## WRITTEN EXERCISE
Change every "name author" to "authority" in everything from the line containing "name author: (C.F. Gaertn.) Baehni" down to the line containing "state / province: Arizona" in the records below. Give those lines again with nothing else altered.
-- Begin DATA EXCERPTS --
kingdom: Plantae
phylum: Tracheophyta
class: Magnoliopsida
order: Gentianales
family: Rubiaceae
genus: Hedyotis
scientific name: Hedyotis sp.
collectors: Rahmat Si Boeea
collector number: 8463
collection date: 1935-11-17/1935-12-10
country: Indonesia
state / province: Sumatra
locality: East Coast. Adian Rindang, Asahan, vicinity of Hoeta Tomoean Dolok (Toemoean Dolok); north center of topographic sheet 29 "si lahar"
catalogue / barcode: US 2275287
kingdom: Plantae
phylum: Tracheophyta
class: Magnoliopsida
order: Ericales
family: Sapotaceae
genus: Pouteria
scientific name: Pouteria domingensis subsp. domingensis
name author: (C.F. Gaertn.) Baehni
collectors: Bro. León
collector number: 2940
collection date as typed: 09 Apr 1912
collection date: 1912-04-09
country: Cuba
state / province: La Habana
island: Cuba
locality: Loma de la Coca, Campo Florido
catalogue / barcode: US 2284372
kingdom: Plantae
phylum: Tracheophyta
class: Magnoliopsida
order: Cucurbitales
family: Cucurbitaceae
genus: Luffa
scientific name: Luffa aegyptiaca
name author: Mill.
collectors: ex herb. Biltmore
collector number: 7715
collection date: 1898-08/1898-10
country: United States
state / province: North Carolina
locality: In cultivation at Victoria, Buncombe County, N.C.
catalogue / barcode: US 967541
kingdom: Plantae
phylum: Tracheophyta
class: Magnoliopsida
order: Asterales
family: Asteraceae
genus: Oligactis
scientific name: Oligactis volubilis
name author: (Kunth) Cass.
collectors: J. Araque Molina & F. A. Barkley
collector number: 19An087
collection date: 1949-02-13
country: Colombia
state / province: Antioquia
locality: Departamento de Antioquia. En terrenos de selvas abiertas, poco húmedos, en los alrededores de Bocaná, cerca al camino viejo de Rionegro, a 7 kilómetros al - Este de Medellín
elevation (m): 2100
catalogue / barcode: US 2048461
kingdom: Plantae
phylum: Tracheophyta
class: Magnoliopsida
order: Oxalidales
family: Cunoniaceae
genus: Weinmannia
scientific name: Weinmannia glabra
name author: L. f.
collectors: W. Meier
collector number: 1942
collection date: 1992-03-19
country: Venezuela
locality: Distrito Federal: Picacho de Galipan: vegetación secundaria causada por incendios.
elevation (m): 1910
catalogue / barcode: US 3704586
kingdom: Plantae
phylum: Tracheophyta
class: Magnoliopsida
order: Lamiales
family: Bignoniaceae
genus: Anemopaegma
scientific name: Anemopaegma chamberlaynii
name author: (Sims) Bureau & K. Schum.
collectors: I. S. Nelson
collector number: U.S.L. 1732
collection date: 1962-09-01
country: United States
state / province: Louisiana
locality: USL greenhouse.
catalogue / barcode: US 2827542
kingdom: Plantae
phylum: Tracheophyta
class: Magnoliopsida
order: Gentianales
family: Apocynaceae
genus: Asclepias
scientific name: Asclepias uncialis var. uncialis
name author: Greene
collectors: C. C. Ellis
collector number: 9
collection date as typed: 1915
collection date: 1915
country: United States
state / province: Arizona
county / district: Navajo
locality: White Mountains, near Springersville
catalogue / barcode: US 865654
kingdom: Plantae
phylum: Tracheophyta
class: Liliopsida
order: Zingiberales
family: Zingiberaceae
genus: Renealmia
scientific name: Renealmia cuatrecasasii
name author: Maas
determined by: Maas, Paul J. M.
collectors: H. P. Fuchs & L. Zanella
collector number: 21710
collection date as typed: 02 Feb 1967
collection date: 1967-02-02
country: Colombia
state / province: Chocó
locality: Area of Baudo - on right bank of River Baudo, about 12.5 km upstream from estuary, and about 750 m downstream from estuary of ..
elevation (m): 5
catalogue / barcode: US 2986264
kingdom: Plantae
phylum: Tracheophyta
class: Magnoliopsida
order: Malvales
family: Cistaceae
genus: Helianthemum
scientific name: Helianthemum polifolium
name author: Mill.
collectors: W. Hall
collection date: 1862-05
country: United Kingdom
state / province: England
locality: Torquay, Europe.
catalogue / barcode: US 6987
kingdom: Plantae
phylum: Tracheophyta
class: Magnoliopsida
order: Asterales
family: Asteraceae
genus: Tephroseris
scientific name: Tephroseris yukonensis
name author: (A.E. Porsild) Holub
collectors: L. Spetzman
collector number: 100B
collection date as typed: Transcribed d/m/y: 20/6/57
-- End DATA EXCERPTS --
## RESULT
authority: (C.F. Gaertn.) Baehni
collectors: Bro. León
collector number: 2940
collection date as typed: 09 Apr 1912
collection date: 1912-04-09
country: Cuba
state / province: La Habana
island: Cuba
locality: Loma de la Coca, Campo Florido
catalogue / barcode: US 2284372
kingdom: Plantae
phylum: Tracheophyta
class: Magnoliopsida
order: Cucurbitales
family: Cucurbitaceae
genus: Luffa
scientific name: Luffa aegyptiaca
authority: Mill.
collectors: ex herb. Biltmore
collector number: 7715
collection date: 1898-08/1898-10
country: United States
state / province: North Carolina
locality: In cultivation at Victoria, Buncombe County, N.C.
catalogue / barcode: US 967541
kingdom: Plantae
phylum: Tracheophyta
class: Magnoliopsida
order: Asterales
family: Asteraceae
genus: Oligactis
scientific name: Oligactis volubilis
authority: (Kunth) Cass.
collectors: J. Araque Molina & F. A. Barkley
collector number: 19An087
collection date: 1949-02-13
country: Colombia
state / province: Antioquia
locality: Departamento de Antioquia. En terrenos de selvas abiertas, poco húmedos, en los alrededores de Bocaná, cerca al camino viejo de Rionegro, a 7 kilómetros al - Este de Medellín
elevation (m): 2100
catalogue / barcode: US 2048461
kingdom: Plantae
phylum: Tracheophyta
class: Magnoliopsida
order: Oxalidales
family: Cunoniaceae
genus: Weinmannia
scientific name: Weinmannia glabra
authority: L. f.
collectors: W. Meier
collector number: 1942
collection date: 1992-03-19
country: Venezuela
locality: Distrito Federal: Picacho de Galipan: vegetación secundaria causada por incendios.
elevation (m): 1910
catalogue / barcode: US 3704586
kingdom: Plantae
phylum: Tracheophyta
class: Magnoliopsida
order: Lamiales
family: Bignoniaceae
genus: Anemopaegma
scientific name: Anemopaegma chamberlaynii
authority: (Sims) Bureau & K. Schum.
collectors: I. S. Nelson
collector number: U.S.L. 1732
collection date: 1962-09-01
country: United States
state / province: Louisiana
locality: USL greenhouse.
catalogue / barcode: US 2827542
kingdom: Plantae
phylum: Tracheophyta
class: Magnoliopsida
order: Gentianales
family: Apocynaceae
genus: Asclepias
scientific name: Asclepias uncialis var. uncialis
authority: Greene
collectors: C. C. Ellis
collector number: 9
collection date as typed: 1915
collection date: 1915
country: United States
state / province: Arizona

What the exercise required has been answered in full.